## [Excerpted text]
----------

FWIW, my best output (continuous) is on the order of 5 microwatts fusion energy, quite a lot of which goes into energetic neutrons. If I were to use tritium instead of just deuterium, I'd expect about 100 times that. Doesn't sound like much does it? Well, it's enough to make silver radioactive enough to count about 2000 cpm on a geiger with a five minute exposure. Or enough to kill you if you expose yourself to the radiation output (which also has a lot of gamma rays) for too long.
I think, but am not sure, that I hold the record for non-funded (eg I paid for all this myself) fusion work, and beat out quite a few government and university efforts hands down. I fund the effort via trading stocks, as does my partner in this particular crime.
My forum is in my sig. Here's a thread on a recent run I did: http://www.coultersmithing.com/forums/viewtopic.php?f=40&p=1836#p1836
This one has a picture of the side I don't sit on while it's running. It's where most of the radiation comes out. http://www.coultersmithing.com/forums/viewtopic.php?f=12&t=309
And of course, everyone wants to see the eye candy, so here it is: http://www.coultersmithing.com/forums/viewtopic.php?f=25&t=246
Be aware, we've been attacked by bots lately, and I only allow new members to join if they use obviously real human first and last names....by the time I make the captcha hard enough for the robots to fail, so do the humans, sigh. The site should otherwise withstand a slashdotting, and has in the past.

----------

## [Task statement]
Reproduce word for word the stretch of the home fusion post that begins with the words containing "FWIW, my best" and ends after "for too long.".

## [Dataset excerpt]
----------

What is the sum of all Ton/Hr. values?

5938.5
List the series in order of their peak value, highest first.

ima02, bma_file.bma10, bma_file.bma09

----------

## [Exercise response]
FWIW, my best output (continuous) is on the order of 5 microwatts fusion energy, quite a lot of which goes into energetic neutrons. If I were to use tritium instead of just deuterium, I'd expect about 100 times that. Doesn't sound like much does it? Well, it's enough to make silver radioactive enough to count about 2000 cpm on a geiger with a five minute exposure. Or enough to kill you if you expose yourself to the radiation output (which also has a lot of gamma rays) for too long.